Text excerpt —
Categories of Loss Events

The Basel Committee breaks down loss events into seven general categories:

1. Internal Fraud is defined as the loss due to acts of a type intended to defraud, misappropriate property or circumvent regulations, the law or company policy, excluding diversity / discrimination events, which involves at least one internal party. This can be categorized into unauthorized activity, theft and fraud. The IT aspects will include:

   Deliberate manipulation of programs

   Unauthorized usage of modification functions

   Deliberate manipulation of system instructions

   Deliberate manipulation of hardware

   Deliberate changing of system and application data through hacking

   Using/copying unlicensed or unauthorized software

   Internal circumvention of access privileges

Case 1: Barings Bank (February 1995): Barings Plc lost GBP 827 MM because a Singapore-based trader, Nick Leeson, took unauthorized futures and options positions linked to the Nikkei 225 and Japanese government bonds (JGBs).

At the height of his activities, Leeson controlled 49% of open interest in the Nikkei 225 March 95 contract. Despite having to finance margin calls as the bank lost money, the Barings’ board and management claim to have been unaware of Leeson’s activities.

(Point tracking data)
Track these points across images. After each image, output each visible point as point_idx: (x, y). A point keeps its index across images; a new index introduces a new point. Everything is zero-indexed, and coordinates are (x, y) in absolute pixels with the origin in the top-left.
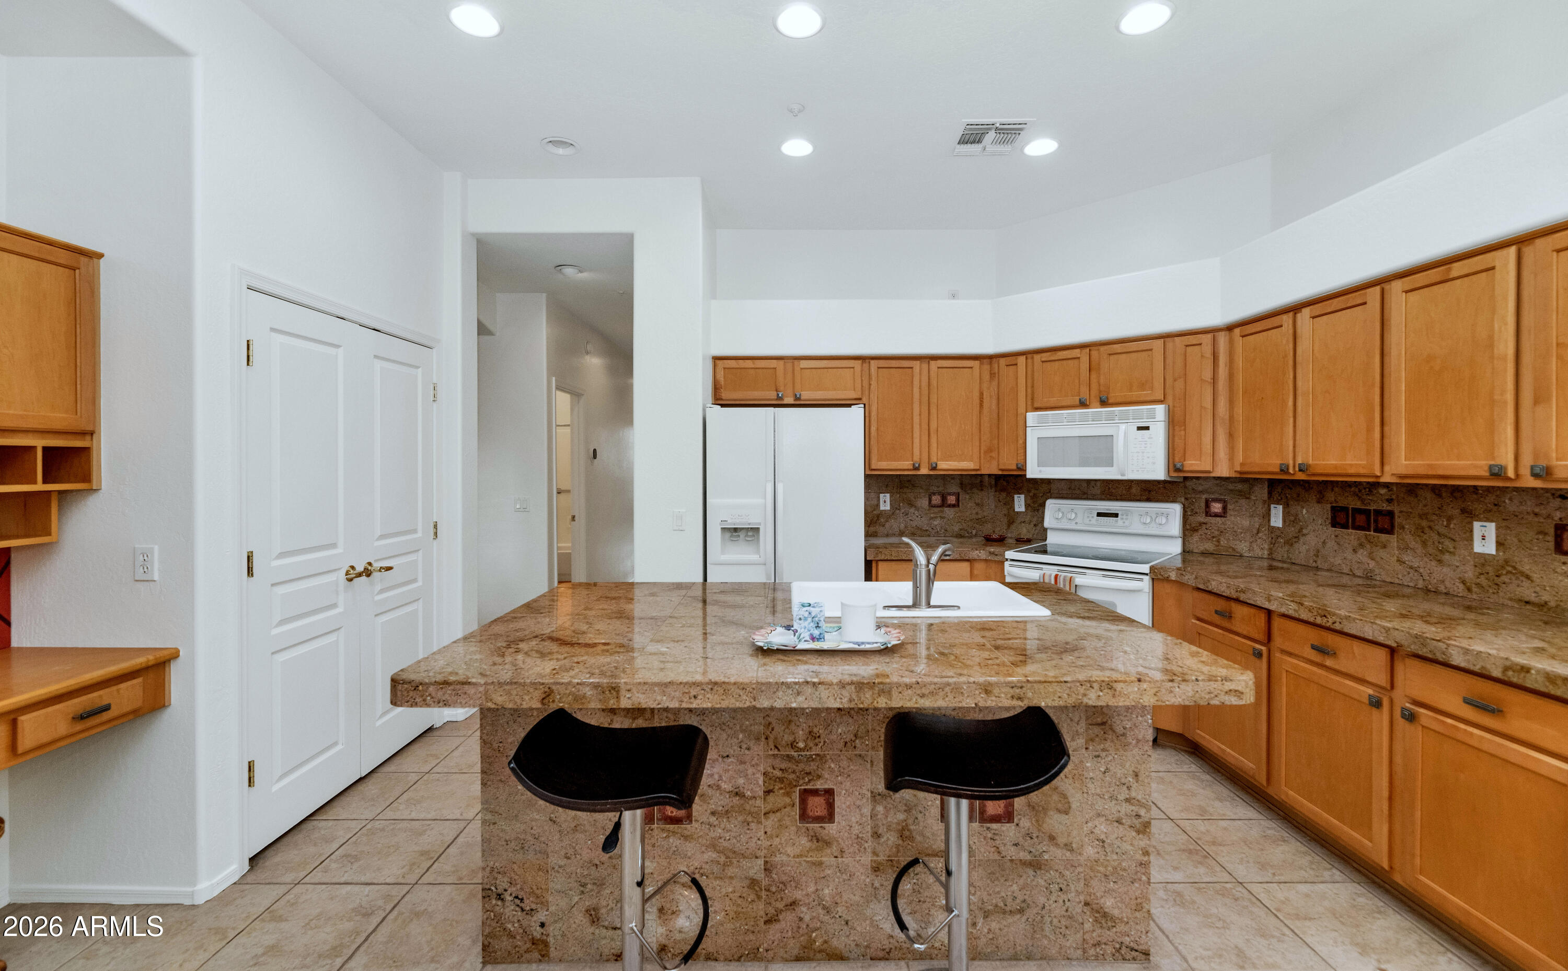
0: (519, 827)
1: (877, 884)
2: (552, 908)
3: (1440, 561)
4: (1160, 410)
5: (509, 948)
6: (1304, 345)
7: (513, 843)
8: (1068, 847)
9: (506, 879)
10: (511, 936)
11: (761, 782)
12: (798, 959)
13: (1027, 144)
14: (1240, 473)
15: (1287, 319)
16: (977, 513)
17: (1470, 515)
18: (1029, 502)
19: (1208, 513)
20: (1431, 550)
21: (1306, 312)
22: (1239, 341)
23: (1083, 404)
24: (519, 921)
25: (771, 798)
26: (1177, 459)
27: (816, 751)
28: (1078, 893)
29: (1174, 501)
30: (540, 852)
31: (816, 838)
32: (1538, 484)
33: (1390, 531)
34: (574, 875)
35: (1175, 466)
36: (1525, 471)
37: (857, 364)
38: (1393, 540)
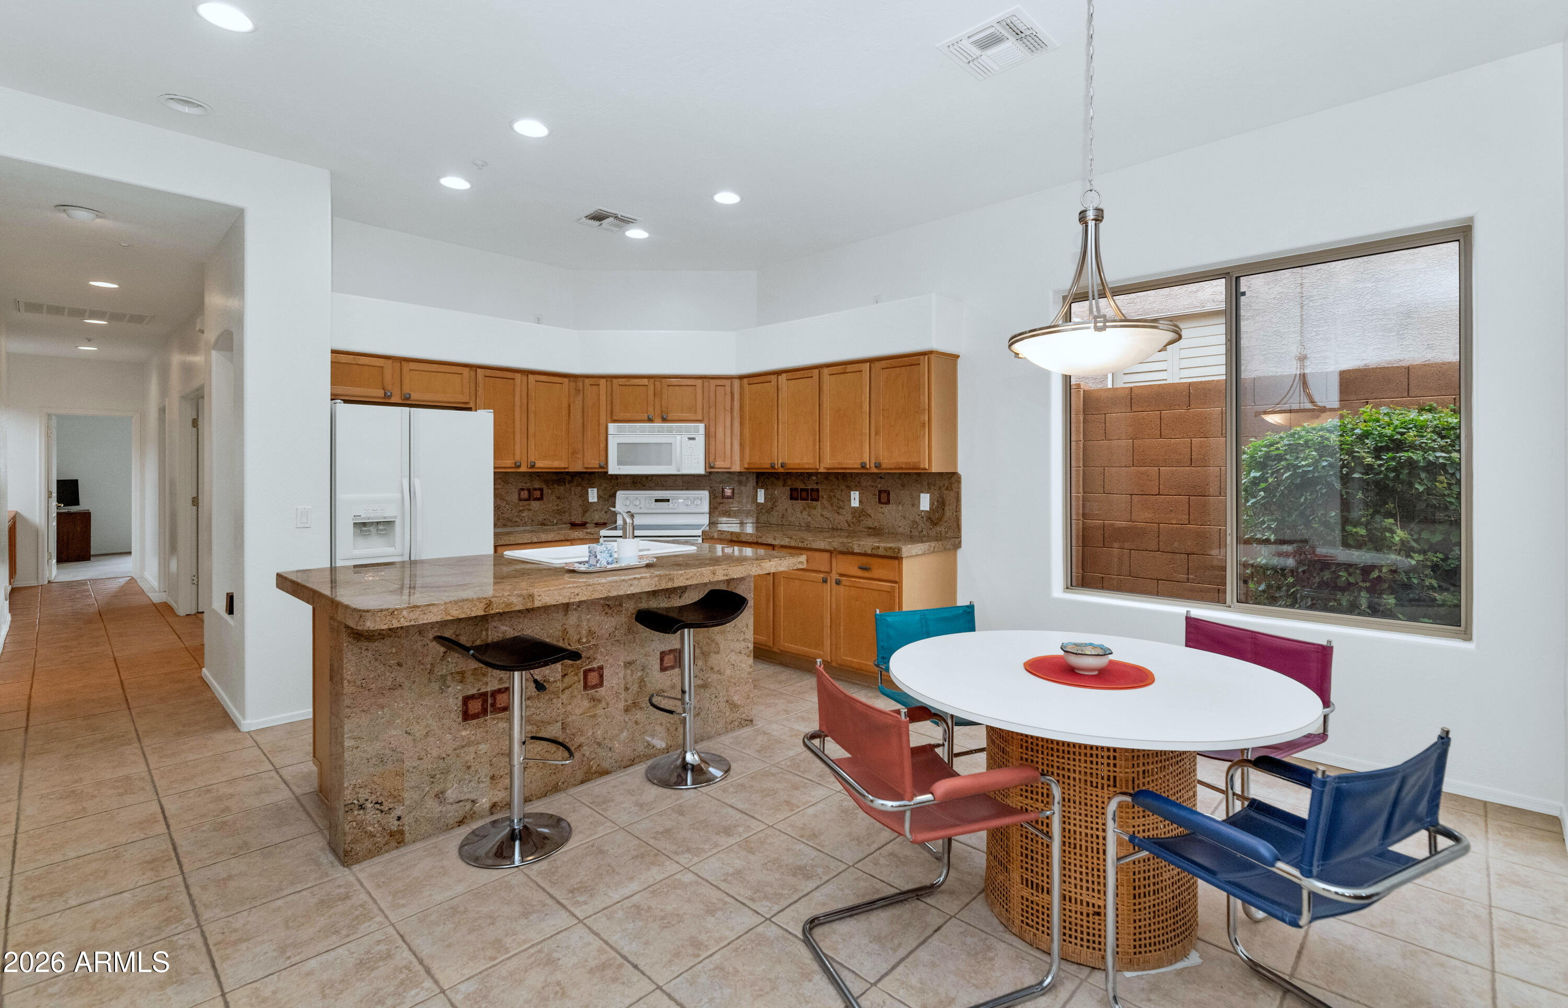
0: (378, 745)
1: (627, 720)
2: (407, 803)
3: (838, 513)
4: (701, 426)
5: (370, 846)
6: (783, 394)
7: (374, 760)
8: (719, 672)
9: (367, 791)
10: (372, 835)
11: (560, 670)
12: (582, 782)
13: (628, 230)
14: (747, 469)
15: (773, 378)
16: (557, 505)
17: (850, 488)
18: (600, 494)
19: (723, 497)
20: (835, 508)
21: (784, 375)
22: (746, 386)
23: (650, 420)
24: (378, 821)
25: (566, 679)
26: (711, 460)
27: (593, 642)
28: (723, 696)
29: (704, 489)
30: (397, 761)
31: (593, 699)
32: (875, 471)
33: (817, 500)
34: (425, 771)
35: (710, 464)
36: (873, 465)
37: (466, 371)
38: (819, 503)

---

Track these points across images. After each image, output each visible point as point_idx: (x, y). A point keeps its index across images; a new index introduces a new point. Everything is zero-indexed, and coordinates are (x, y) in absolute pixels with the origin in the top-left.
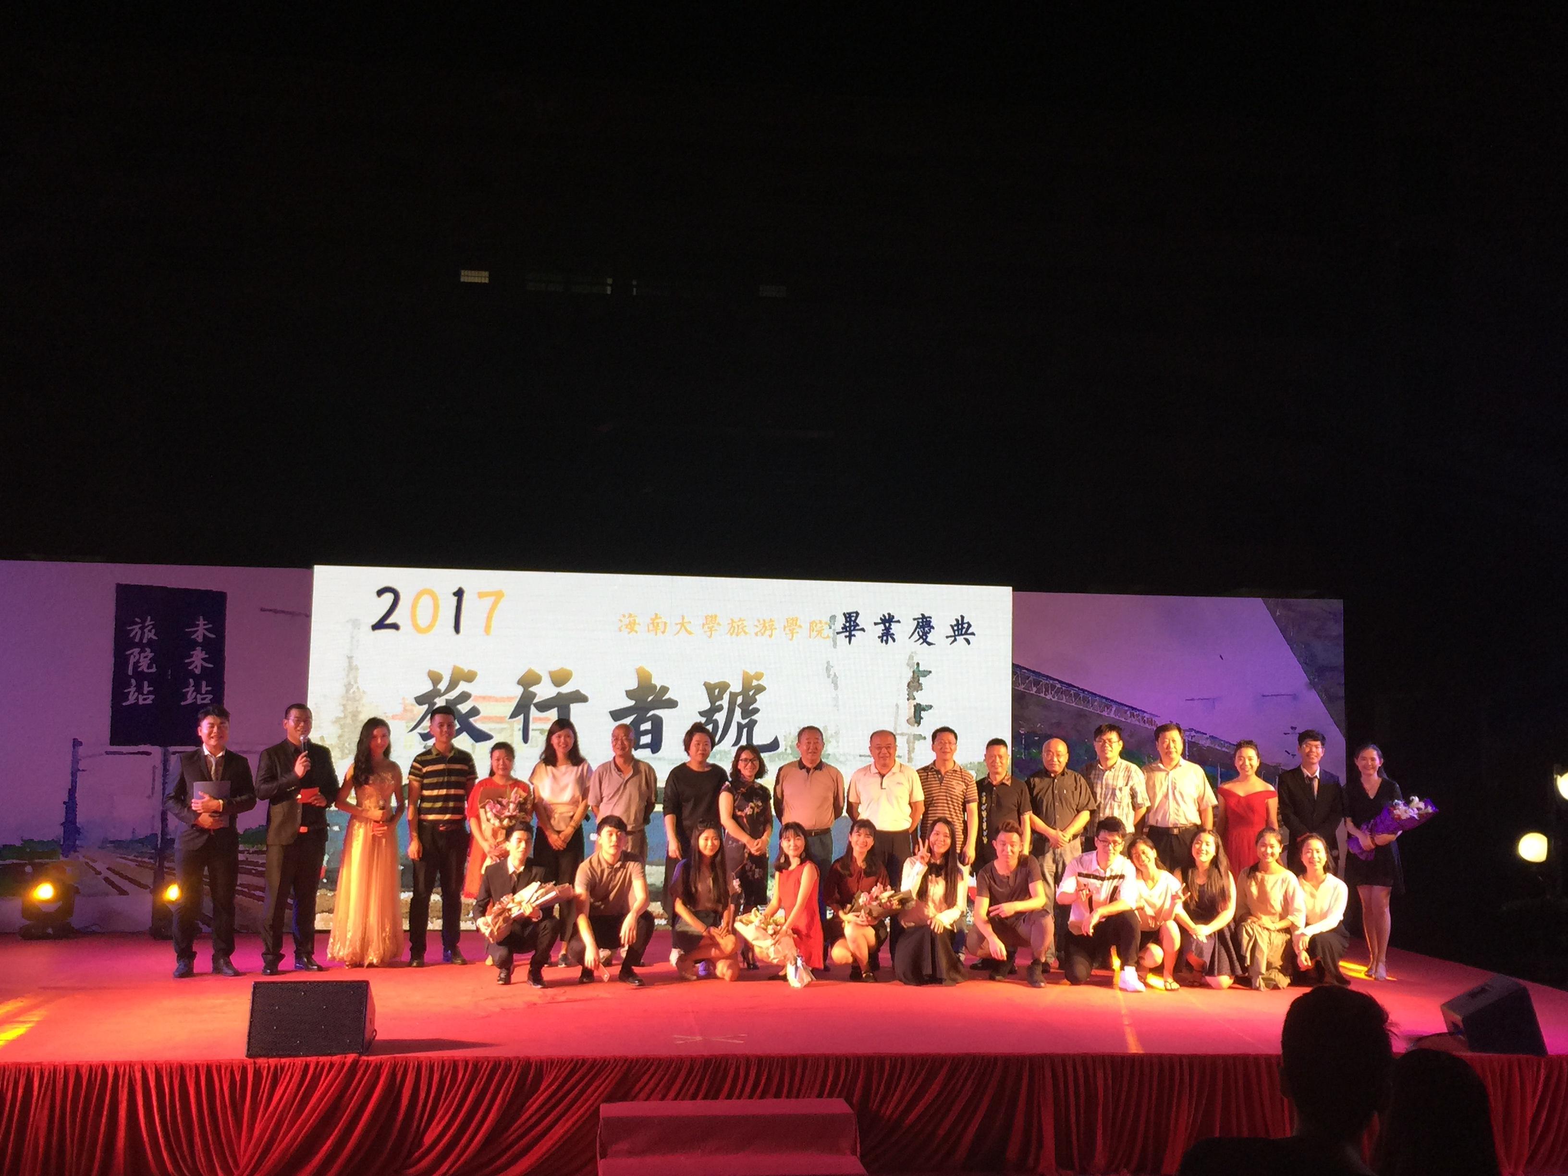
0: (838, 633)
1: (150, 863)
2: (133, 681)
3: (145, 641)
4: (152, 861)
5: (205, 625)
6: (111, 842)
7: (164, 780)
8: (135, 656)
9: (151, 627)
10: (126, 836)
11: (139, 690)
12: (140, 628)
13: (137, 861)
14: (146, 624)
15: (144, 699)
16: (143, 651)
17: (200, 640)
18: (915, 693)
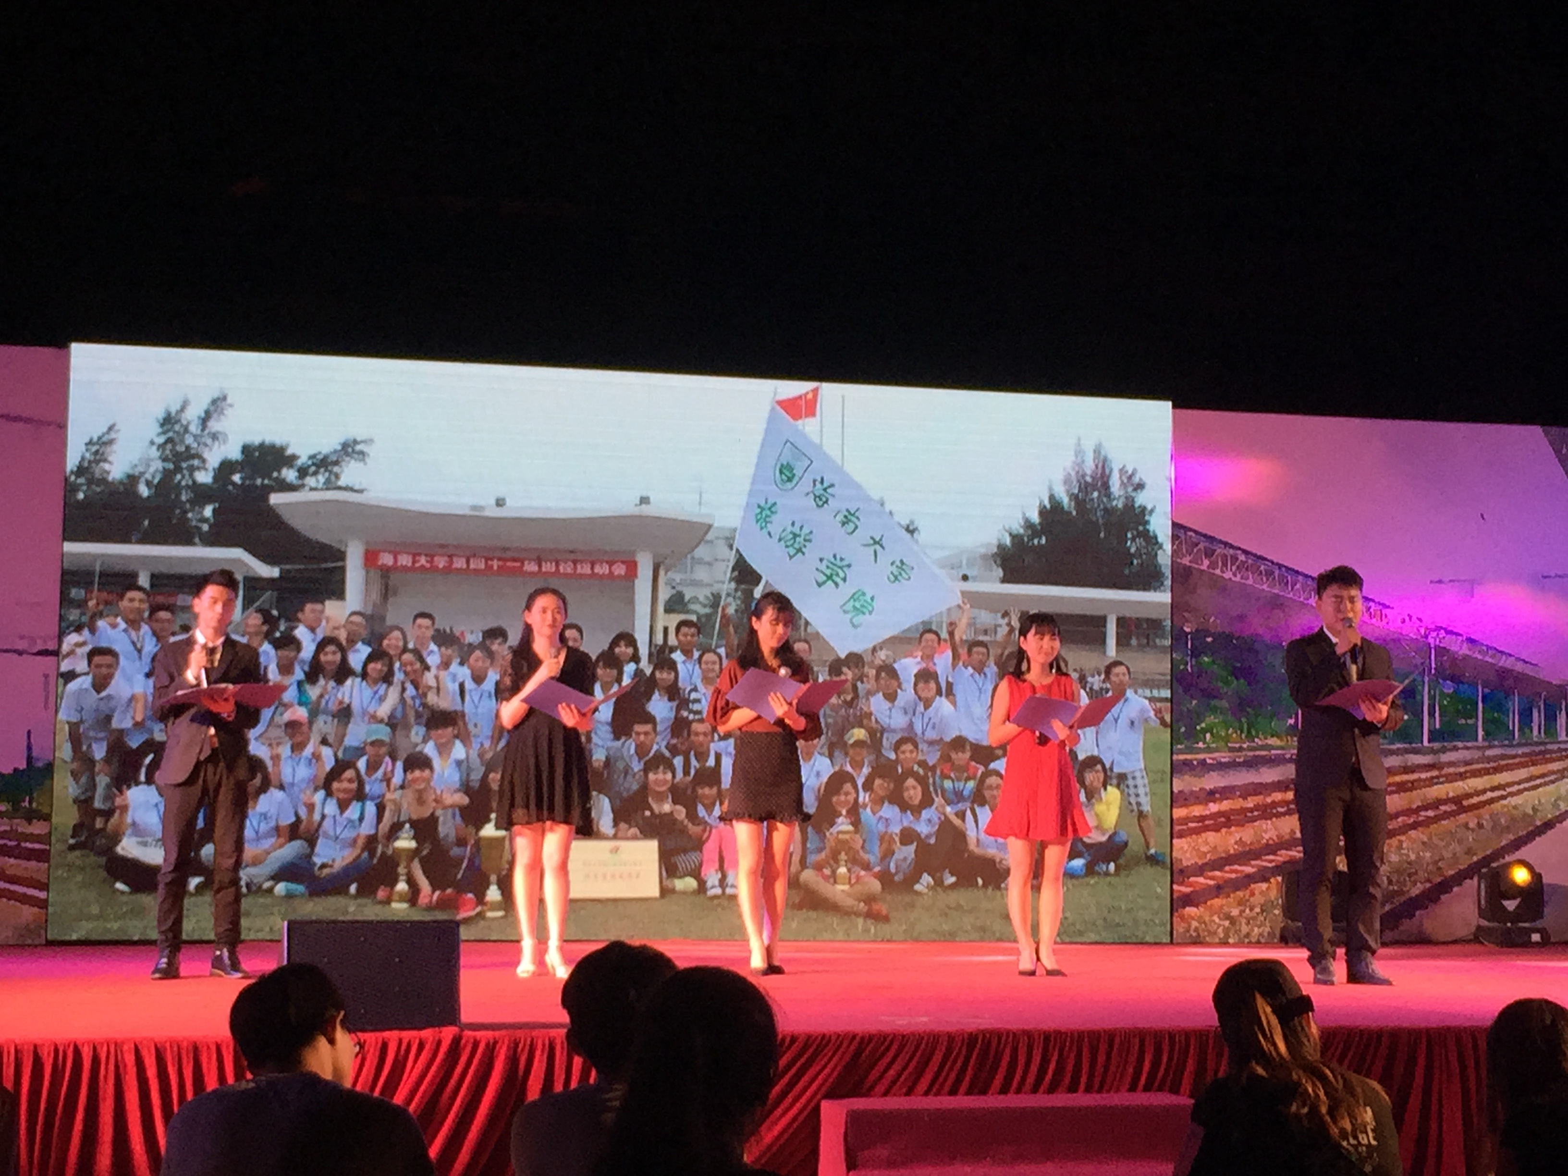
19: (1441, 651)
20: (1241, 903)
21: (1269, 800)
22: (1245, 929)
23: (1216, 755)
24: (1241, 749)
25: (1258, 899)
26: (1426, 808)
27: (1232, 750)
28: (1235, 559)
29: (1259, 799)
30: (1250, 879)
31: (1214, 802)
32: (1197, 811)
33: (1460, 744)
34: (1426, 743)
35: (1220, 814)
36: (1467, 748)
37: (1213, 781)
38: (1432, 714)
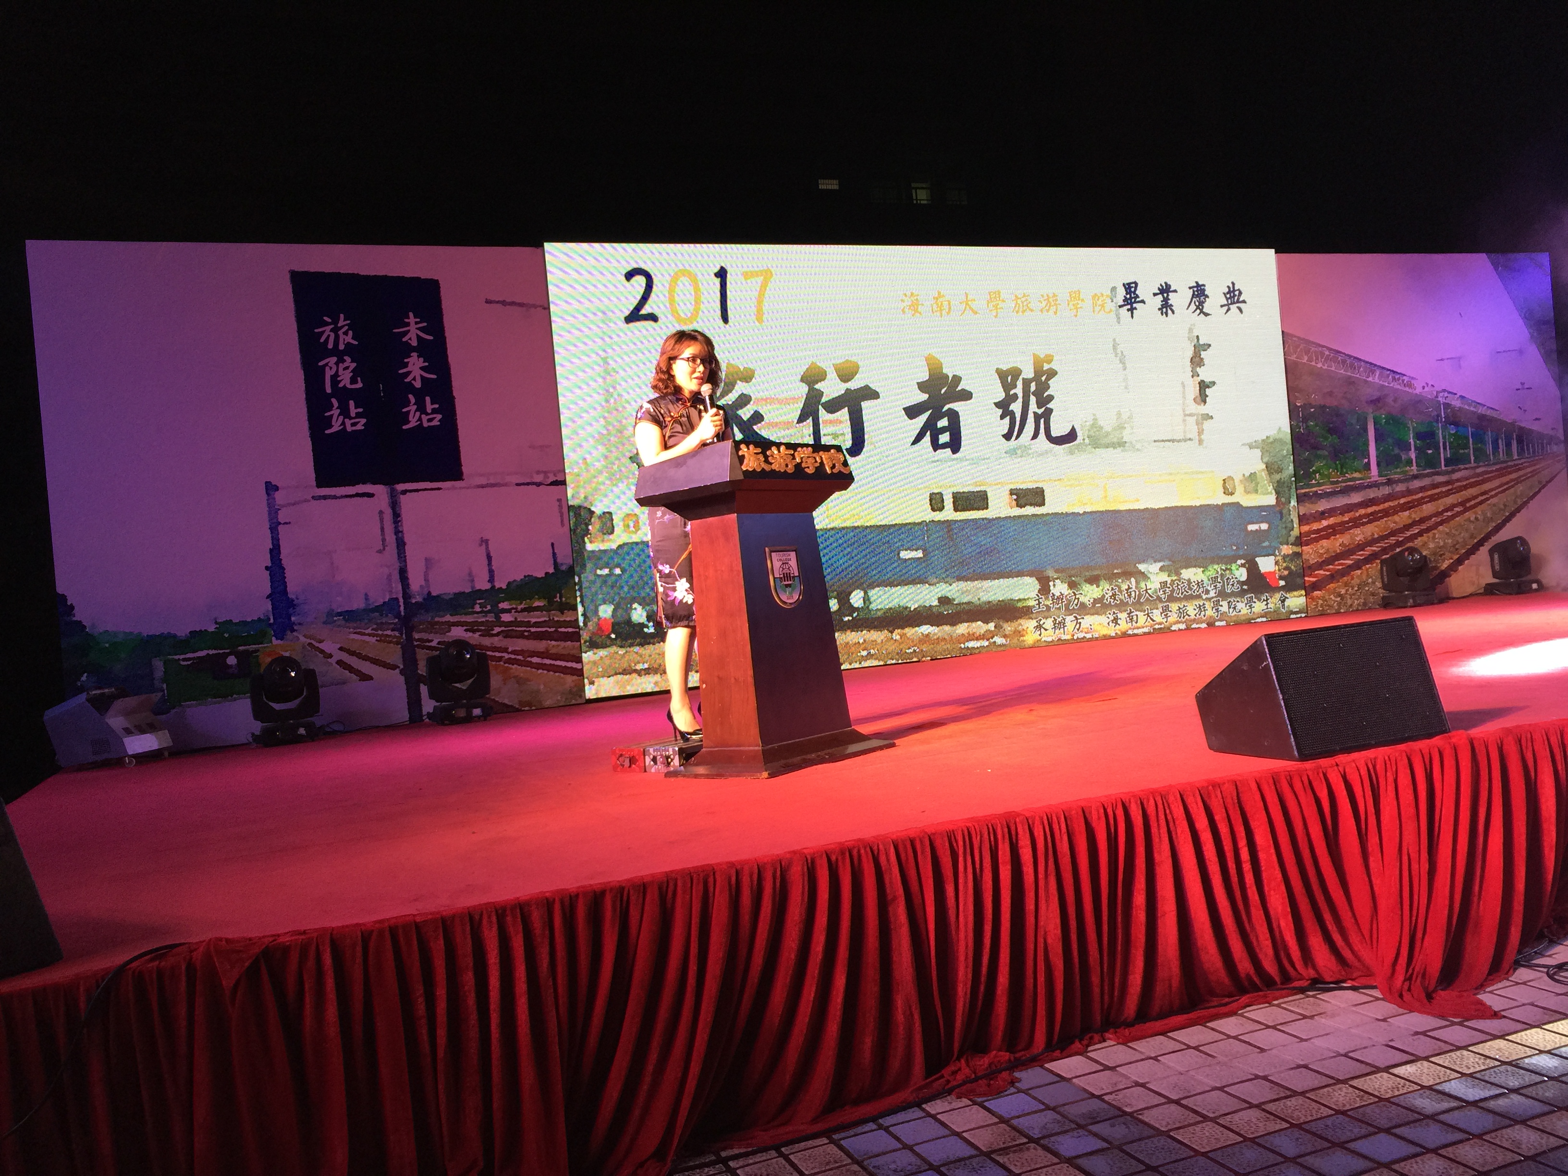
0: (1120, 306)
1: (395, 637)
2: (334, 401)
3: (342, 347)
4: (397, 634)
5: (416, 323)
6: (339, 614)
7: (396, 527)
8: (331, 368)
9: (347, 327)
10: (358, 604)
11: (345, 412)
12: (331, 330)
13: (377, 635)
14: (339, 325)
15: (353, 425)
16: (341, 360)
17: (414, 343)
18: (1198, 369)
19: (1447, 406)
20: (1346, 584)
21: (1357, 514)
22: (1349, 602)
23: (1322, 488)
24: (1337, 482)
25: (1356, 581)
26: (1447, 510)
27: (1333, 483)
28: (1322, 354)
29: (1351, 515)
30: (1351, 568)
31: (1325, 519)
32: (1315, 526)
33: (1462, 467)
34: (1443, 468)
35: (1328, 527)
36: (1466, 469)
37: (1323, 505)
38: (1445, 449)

What you will do — Reproduce the text on categories of loss events above word for word, from start to finish.

Exercise response —
Categories of Loss Events

The Basel Committee breaks down loss events into seven general categories:

1. Internal Fraud is defined as the loss due to acts of a type intended to defraud, misappropriate property or circumvent regulations, the law or company policy, excluding diversity / discrimination events, which involves at least one internal party. This can be categorized into unauthorized activity, theft and fraud. The IT aspects will include:

   Deliberate manipulation of programs

   Unauthorized usage of modification functions

   Deliberate manipulation of system instructions

   Deliberate manipulation of hardware

   Deliberate changing of system and application data through hacking

   Using/copying unlicensed or unauthorized software

   Internal circumvention of access privileges

Case 1: Barings Bank (February 1995): Barings Plc lost GBP 827 MM because a Singapore-based trader, Nick Leeson, took unauthorized futures and options positions linked to the Nikkei 225 and Japanese government bonds (JGBs).

At the height of his activities, Leeson controlled 49% of open interest in the Nikkei 225 March 95 contract. Despite having to finance margin calls as the bank lost money, the Barings’ board and management claim to have been unaware of Leeson’s activities.